● **TASK DIRECTIONS**:
When you reach the line containing "ゲーム/NintendoSwitch", begin reproducing the material exactly, stop after the line containing "nim oblicima, zakrivljenim", and leave out any pictures along the way.

● **RECORDS**:

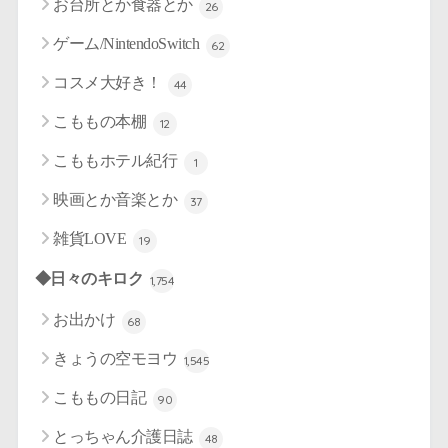
お台所とか食器とか
26
ゲーム/NintendoSwitch
62
コスメ大好き！
44
こももの本棚
12
こももホテル紀行
1
映画とか音楽とか
37
雑貨LOVE
19
◆日々のキロク
1,754
お出かけ
68
きょうの空モヨウ
1,545
こももの日記
90
とっちゃん介護日誌
48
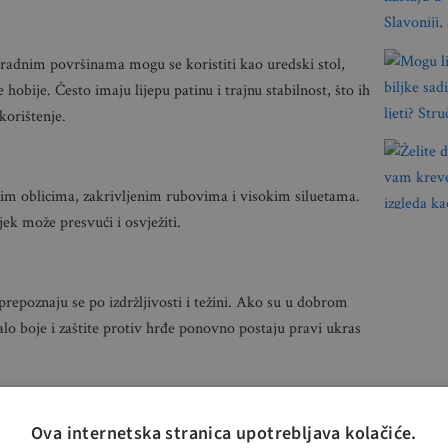
 radnim površinama mogu se koristiti kao uredski stol,
e hobije. Često imaju lijepu patinu i trajnu stabilnost, što ih
korištenje.
nim oblicima, zakrivljenim rubovima i visokim siluetama.
jek može presvući i osvježiti.
 prepoznaju se po izdržljivosti i težini. Ako su u dobrom
alo boje i zaštite protiv hrđe ponovno postaju pravi ukras
Ova internetska stranica upotrebljava kolačiće.
ili šibe poznate su po svojoj čvrstoći i laganoj konstrukciji.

● **EXERCISE SOLUTION**:
ゲーム/NintendoSwitch
62
コスメ大好き！
44
こももの本棚
12
こももホテル紀行
1
映画とか音楽とか
37
雑貨LOVE
19
◆日々のキロク
1,754
お出かけ
68
きょうの空モヨウ
1,545
こももの日記
90
とっちゃん介護日誌
48
 radnim površinama mogu se koristiti kao uredski stol,
e hobije. Često imaju lijepu patinu i trajnu stabilnost, što ih
korištenje.
nim oblicima, zakrivljenim rubovima i visokim siluetama.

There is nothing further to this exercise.